The principal objectives of this collaborative project are:
- To assess the technological impact of existing Directives and national policies of the activities controlled by the Directive, and to compare the outputs from the implementation of these Directives and national policies with the stated objectives of the Directives;
- To understand how the institutional framework and organisational networks, in Member States, interact during the implementation of EU Directives down to the site-level;
- To establish the link between these implementation processes and the technological impact of the Directive and national policies; and
- To recommend good implementation practice and how future Directives might be drafted in a way which improves their effectiveness and efficiency with respect to promoting cleaner technologies.
The study of the Urban Waste Water Directive came to the conclusion that whilst there is much criticism of rigid Directives, leading to a call for flexible Directives and the devolution of regulatory powers to the level of Member States, it also found that in a number of instances decentralised actors failed to make the right choices from a Member State point of view.

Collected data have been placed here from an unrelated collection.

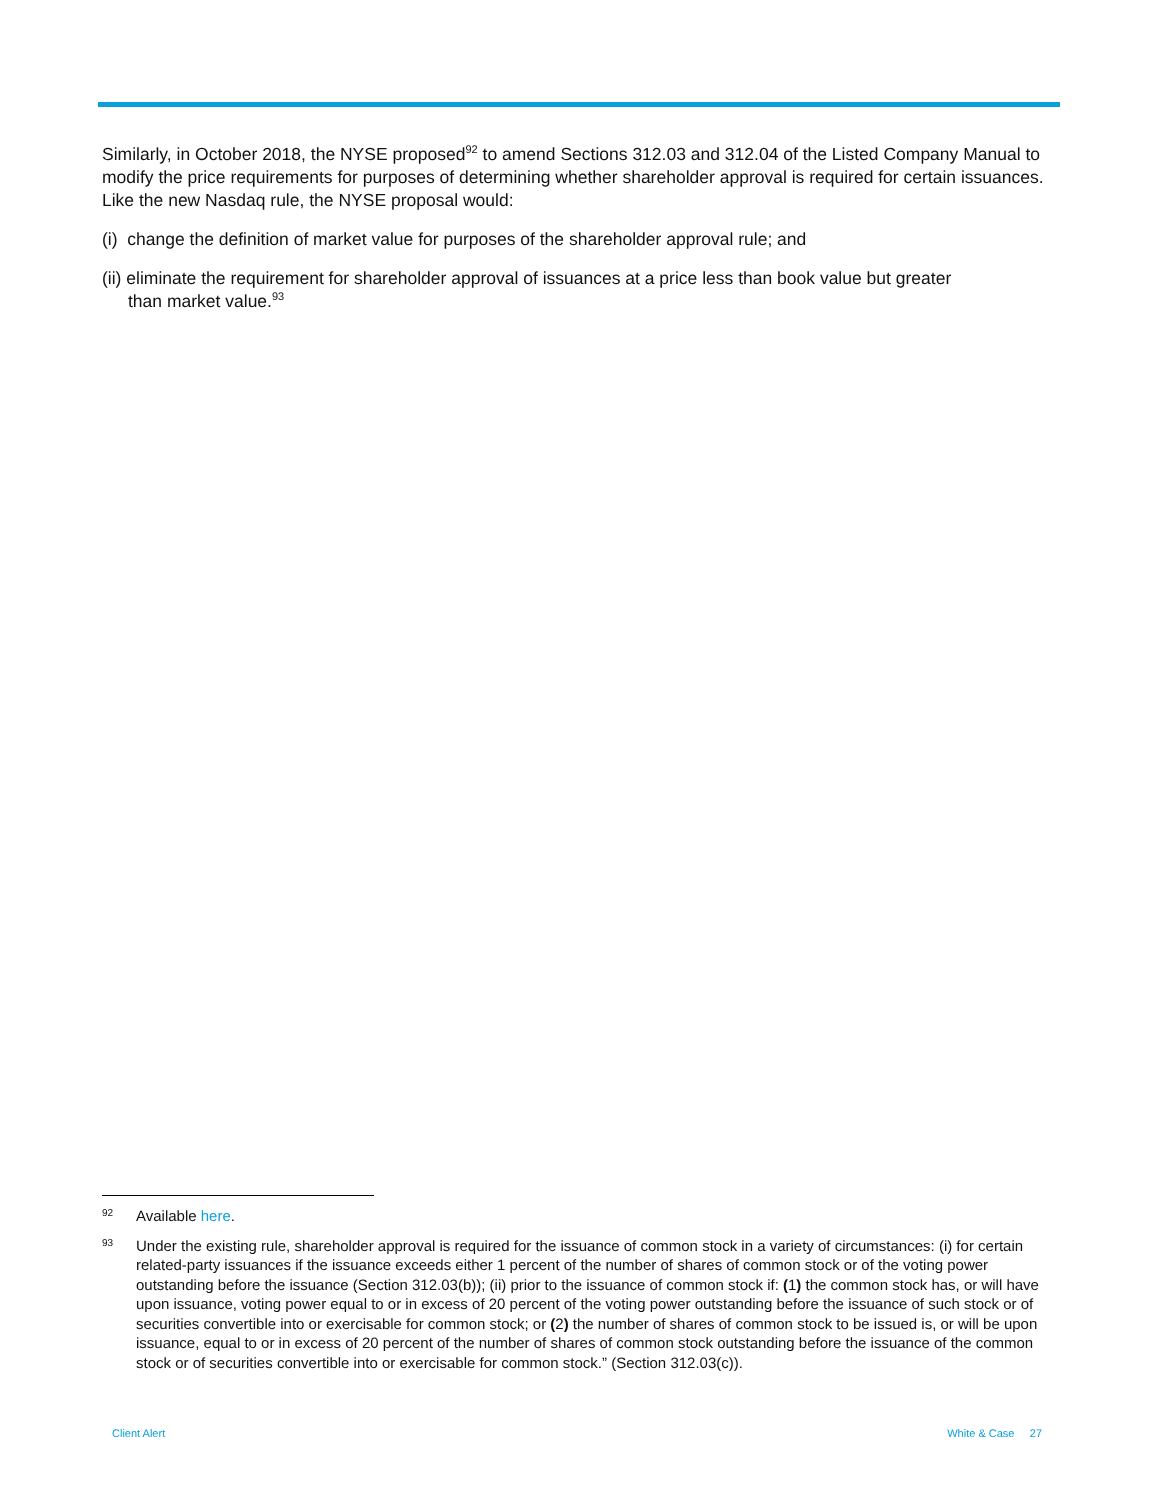Similarly, in October 2018, the NYSE proposed<sup>92</sup> to amend Sections 312.03 and 312.04 of the Listed Company Manual to modify the price requirements for purposes of determining whether shareholder approval is required for certain issuances. Like the new Nasdaq rule, the NYSE proposal would:
(i) change the definition of market value for purposes of the shareholder approval rule; and
(ii) eliminate the requirement for shareholder approval of issuances at a price less than book value but greater than market value.<sup>93</sup>
92 Available here.
93 Under the existing rule, shareholder approval is required for the issuance of common stock in a variety of circumstances: (i) for certain related-party issuances if the issuance exceeds either 1 percent of the number of shares of common stock or of the voting power outstanding before the issuance (Section 312.03(b)); (ii) prior to the issuance of common stock if: (1) the common stock has, or will have upon issuance, voting power equal to or in excess of 20 percent of the voting power outstanding before the issuance of such stock or of securities convertible into or exercisable for common stock; or (2) the number of shares of common stock to be issued is, or will be upon issuance, equal to or in excess of 20 percent of the number of shares of common stock outstanding before the issuance of the common stock or of securities convertible into or exercisable for common stock.” (Section 312.03(c)).
Client Alert White & Case 27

This suggests that the devolution of power in the name of subsidiarity should be complemented by mechanisms of knowledge dissemination, for dealing with the blindness of actors to alternative technological and organisational solutions.
The authors put forth the hope that the new Water framework Directive will promote better choices but that this will depend on the information dissemination mechanism and institutional reforms in the water sector.